Is that dangerous? “Yeah! It makes us all out of touch with reality. It seems amazing to me that there’s probably more discussion online about the next superhero movie than there is about immigration. Maybe now the state of the world is getting harder to ignore and people are starting to wake up to it a bit. Or maybe people will just feel even more powerless and think: ‘I can’t do anything, I might as well just watch this film and get away from the awfulness of it all.’ But the awfulness is festering more and more as we sit in the darkness watching these bright colours.”

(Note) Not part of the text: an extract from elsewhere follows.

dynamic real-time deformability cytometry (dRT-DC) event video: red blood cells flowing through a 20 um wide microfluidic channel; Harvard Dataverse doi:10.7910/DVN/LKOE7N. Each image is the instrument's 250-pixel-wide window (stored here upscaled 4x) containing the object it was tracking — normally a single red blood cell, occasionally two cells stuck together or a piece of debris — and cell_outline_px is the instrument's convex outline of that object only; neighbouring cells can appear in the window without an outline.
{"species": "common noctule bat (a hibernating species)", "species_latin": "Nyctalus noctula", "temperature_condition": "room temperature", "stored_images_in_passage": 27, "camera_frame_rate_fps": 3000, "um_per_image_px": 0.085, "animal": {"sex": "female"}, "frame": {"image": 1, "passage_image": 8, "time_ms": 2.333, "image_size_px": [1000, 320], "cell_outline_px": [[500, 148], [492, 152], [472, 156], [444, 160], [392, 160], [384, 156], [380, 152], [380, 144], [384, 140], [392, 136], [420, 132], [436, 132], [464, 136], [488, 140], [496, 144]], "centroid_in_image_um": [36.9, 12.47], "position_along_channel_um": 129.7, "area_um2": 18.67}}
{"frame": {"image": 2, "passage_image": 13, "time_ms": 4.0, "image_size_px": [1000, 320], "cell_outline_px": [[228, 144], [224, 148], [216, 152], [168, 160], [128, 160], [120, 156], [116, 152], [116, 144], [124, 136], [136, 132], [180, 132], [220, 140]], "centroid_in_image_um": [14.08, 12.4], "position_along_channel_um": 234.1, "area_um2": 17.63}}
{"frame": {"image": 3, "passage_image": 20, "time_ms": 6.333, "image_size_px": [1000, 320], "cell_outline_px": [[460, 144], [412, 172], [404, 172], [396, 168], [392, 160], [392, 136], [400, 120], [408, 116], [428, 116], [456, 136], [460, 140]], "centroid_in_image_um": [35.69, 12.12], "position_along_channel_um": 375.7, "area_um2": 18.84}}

I always go back to this quote from Alan Moore about comic book movies:
"To my mind, this embracing of what were unambiguously children's characters at their mid-20th-century inception seems to indicate a retreat from the admittedly overwhelming complexities of modern existence," he wrote to Ó Méalóid. "It looks to me very much like a significant section of the public, having given up on attempting to understand the reality they are actually living in, have instead reasoned that they might at least be able to comprehend the sprawling, meaningless, but at-least-still-finite 'universes' presented by DC or Marvel Comics. I would also observe that it is, potentially, culturally catastrophic to have the ephemera of a previous century squatting possessively on the cultural stage and refusing to allow this surely unprecedented era to develop a culture of its own, relevant and sufficient to its times."